Haslett Students in the MSU Sailing Center got off to a chaotic start Sunday afternoon.
Whizzing past each other inside a section of Lake Lansing marked off by buoys, each two-person boat was headed in a different direction at a different speed.
"We have some fun obstacles today our classmates," MSU graduate Kelly Hoover shouted over the flapping of her sails.
Winds were coming from the south at 10 to 12 mph, the blue-gray sky making the water dark and murky as the boats rippled through.
"We got irons!" Dimondale resident Ken Tyler, 37, yelled a term that means the boat is at a standstill and can only move backwards as his boat tipped far enough on its side to make him go from sitting on the edge to standing upright.
But within about ten minutes, even the most struggling sailors gained control, and no one capsized or crashed.
"We can see their confidence and skill increase, even within the same day," lead instructor and center director Ken Warshaw said as he drove a motorboat from sailboat to sailboat, giving students tips.
The center is run by MSU Intramural Sports and Recreation Services and focuses on education and recreation, rather than yacht club racing, Warshaw said. The beginner class which runs in three-hour classes twice a week for four weeks is designed for people who have no previous sailing experience. After the beginner class, participants can become members of the center and get further instruction.

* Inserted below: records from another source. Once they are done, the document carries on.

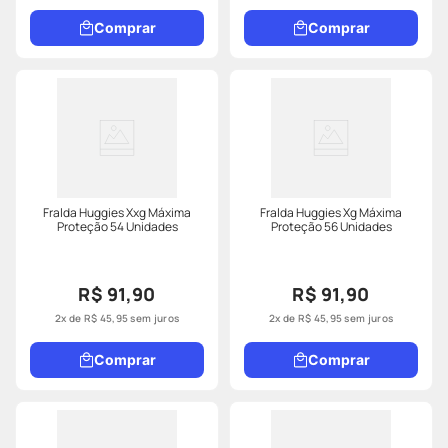
Comprar
Comprar
Fralda Huggies Xxg Máxima
Fralda Huggies Xg Máxima
Proteção 54 Unidades
Proteção 56 Unidades
R$ 91,90
R$ 91,90
2
x de
R$
45
,
95
sem juros
2
x de
R$
45
,
95
sem juros
Comprar
Comprar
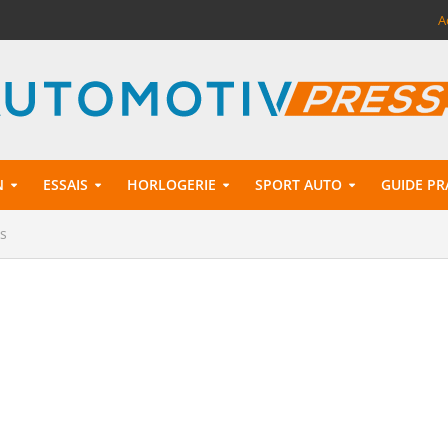
A
N
ESSAIS
HORLOGERIE
SPORT AUTO
GUIDE PR
s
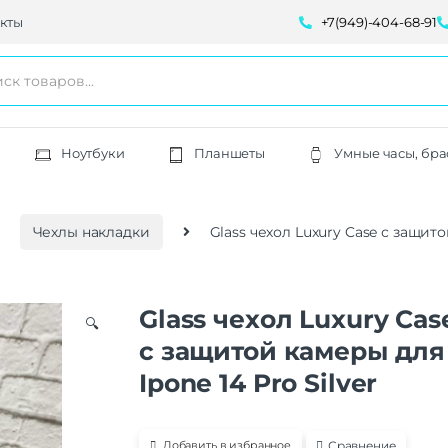
кты
+7(949)-404-68-91
Ноутбуки
Планшеты
Умные часы, бра
Чехлы накладки
Glass чехол Luxury Case с защито
Glass чехол Luxury Cas
🔍
с защитой камеры для
Ipone 14 Pro Silver
Сравнение
Добавить в избранное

"When the class is finished, students should be confident enough to rig a sailboat and sail on a protected, inland lake in moderate conditions," Warshaw said.

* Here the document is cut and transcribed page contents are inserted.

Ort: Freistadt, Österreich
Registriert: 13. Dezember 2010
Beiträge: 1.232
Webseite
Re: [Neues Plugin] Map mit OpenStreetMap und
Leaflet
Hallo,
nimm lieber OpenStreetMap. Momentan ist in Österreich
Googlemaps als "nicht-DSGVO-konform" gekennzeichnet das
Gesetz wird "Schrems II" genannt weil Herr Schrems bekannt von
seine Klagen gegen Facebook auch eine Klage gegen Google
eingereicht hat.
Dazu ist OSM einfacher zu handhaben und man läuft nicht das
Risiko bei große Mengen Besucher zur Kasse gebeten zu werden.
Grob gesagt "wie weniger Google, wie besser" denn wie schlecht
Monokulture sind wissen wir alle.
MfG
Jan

The class consists of lectures in which instructors teach knots, nautical terms and the techniques of rigging a boat, or adjusting its sails, before taking to the water. From the first day of class, students are sailing with a partner in their own sailboat.
"There are a lot of instinctive things to do on a boat that are really the wrong thing," Warshaw said.
Students are told when in trouble to remember: "When in doubt, let it out," which means to let the sail go wherever the wind pushes it when the boat starts to tip, instead of instinctively pulling the rope on the mainsail tighter.
Psychology and pre-med senior Ashley Leonard and mechanical engineering senior John Carter named their sailboat Charlene. Both students are taking the course as a one-credit kinesiology class at MSU.
Leonard said she is still getting the hang of jibing.
Jibing is turning a boat so that the stern goes into the wind, making the mainsail swing to the other side of the boat, and is the more difficult of the two ways a boat can turn. During jibes, sailors have to duck or they may get hit with the pole that's at the bottom of the mainsail, called a boom.
"It's all about style," Carter said of jibing.
Warshaw said the center's instructors focus on engaging all students.
"It's very easy to alienate people in this sport," he said. "It's not about weeding out the superstars; it's about including everyone."
At the end of the month, students spend their last class playing a game of tag by throwing tennis balls at each others' mainsails. The ball has to fall into the boat after it hits the sail for the boat to become "it," Warshaw said.
MSU graduate Kelly Dean took the beginner class last summer with her 12-year-old son and now has a center membership. Dean said the class was very effective because students are sailing on the first day with instructors close at hand.
"You would think at the end of class we're all going to get into the boats no, we're in the first day," she said. "You're immersed in sailing."